Lev Manovich likewise questions the indexical identity of motion pictures, rather labelling cinema a subgenre of painting, since it is possible to digitally modify frames, generate photorealistic images entirely using 3-D computer animation, and "...to cut, bend, stretch and stitch digitised film images into something which has perfect photographic credibility, although it was never actually filmed."

===Loss of indexicality===
It has also been argued that digital photographs inevitably lack indexicality, based on an understanding of "crucial distinctions between the analogue and the digital" in the way they record 'reality'. For instance, Frosh describes photographs as "codes without a message" – "repurposable visual content made of malleable info-pixels."

=== The continuing "reality effect" ===
Gunning alternatively argues that digital photography, the process of encoding data about light in a matrix of numbers, is indexically determined by objects outside the camera like chemical photography.

Likewise, Martin Lister claims that even with a digital camera, "The images produced are rendered photo-realistic, they borrow photography's currency, its deeply historical 'reality effect', simply in order to have meaning."
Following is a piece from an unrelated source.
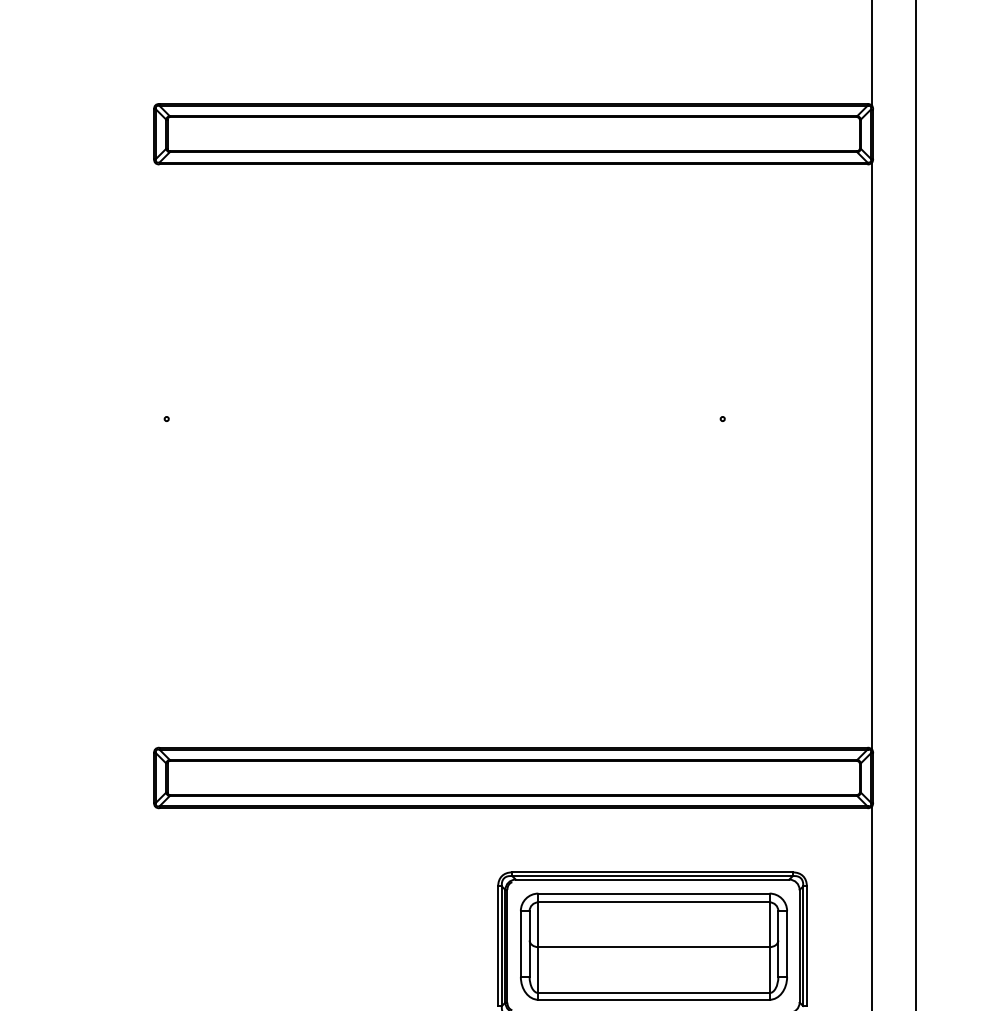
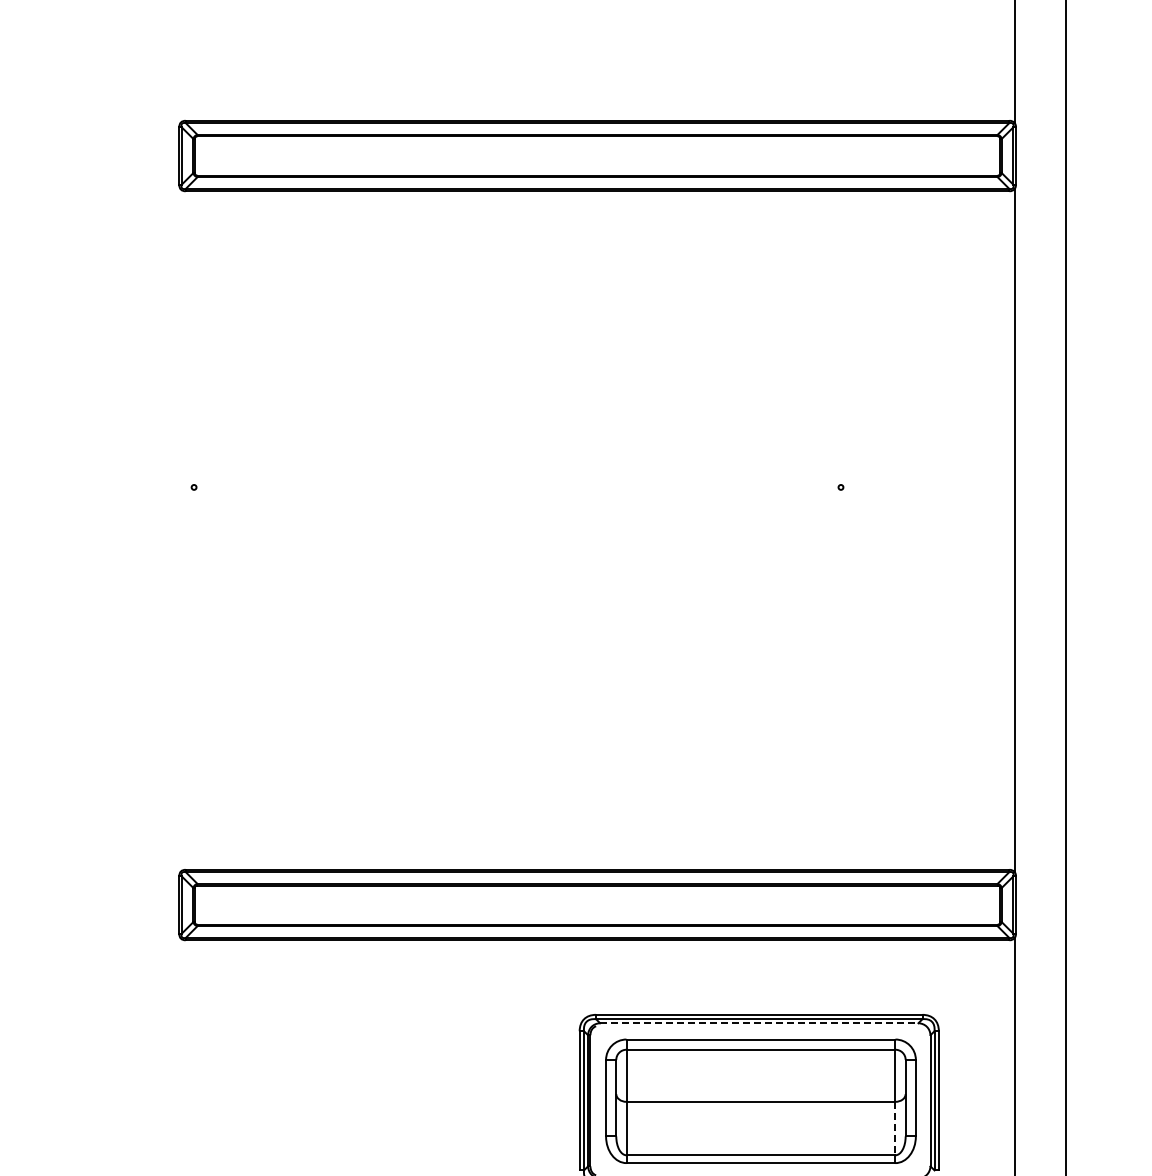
line: (652, 879) -> (759, 1023), solid -> dashed
line: (769, 970) -> (895, 1128), solid -> dashed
==Criticism of the "truth claim"==
Susan Sontag challenges the "presumption of veracity" associated with photographs, arguing that they are "...as much an interpretation of the world as paintings and drawings are." She describes the role of the photographer in determining the exposure, light, texture and geometry of a photograph.

Gunning points to the physicality of the camera as a mediator between the photograph and reality. He notes that the use of a lens, film, a particular exposure, kind of shutter, and developing process "...become magically whisked away if one considers the photograph as a direct imprint of reality."

Sontag also describes the inability of a photograph to capture enough information about its subject to be considered a representation of reality. She states, "The camera's rendering of reality must always hide more than it discloses…only what which narrates can make us understand."

Further, Roland Barthes notes that the human subject can be made less real through the process of being photographed. He notes, "Once I feel myself observed by the lens, everything changes: I constitute myself in the process of 'posing', I instantaneously make another body for myself, transform myself in advance into an image."